# [Activity]
Below are the records; give the number of their lines that contain the word "hand" and nothing more.

# [Data records]
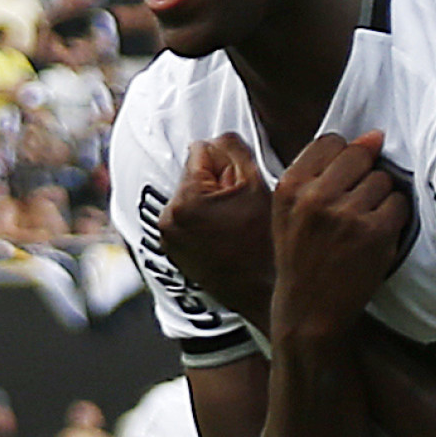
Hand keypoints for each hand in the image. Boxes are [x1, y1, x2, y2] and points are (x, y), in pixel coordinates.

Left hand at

* * *

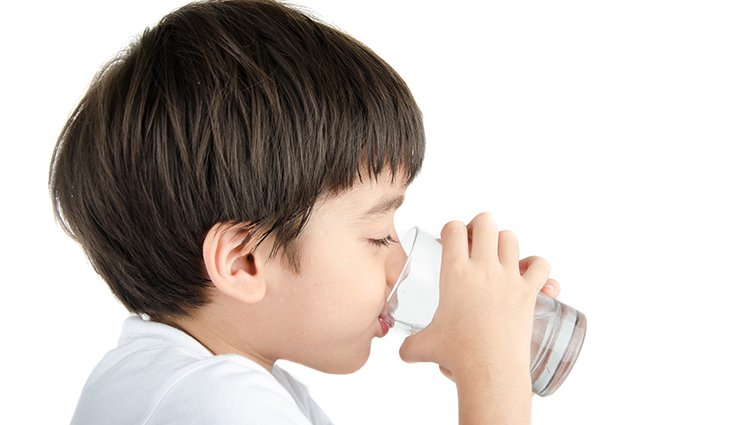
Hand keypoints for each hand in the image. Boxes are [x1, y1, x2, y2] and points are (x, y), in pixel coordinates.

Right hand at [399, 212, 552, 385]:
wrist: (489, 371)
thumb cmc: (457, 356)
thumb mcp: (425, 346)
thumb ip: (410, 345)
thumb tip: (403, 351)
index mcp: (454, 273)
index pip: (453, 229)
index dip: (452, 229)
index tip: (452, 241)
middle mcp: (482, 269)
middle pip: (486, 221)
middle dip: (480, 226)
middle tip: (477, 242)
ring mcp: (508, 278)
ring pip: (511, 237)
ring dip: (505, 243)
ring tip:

# [Exercise response]
4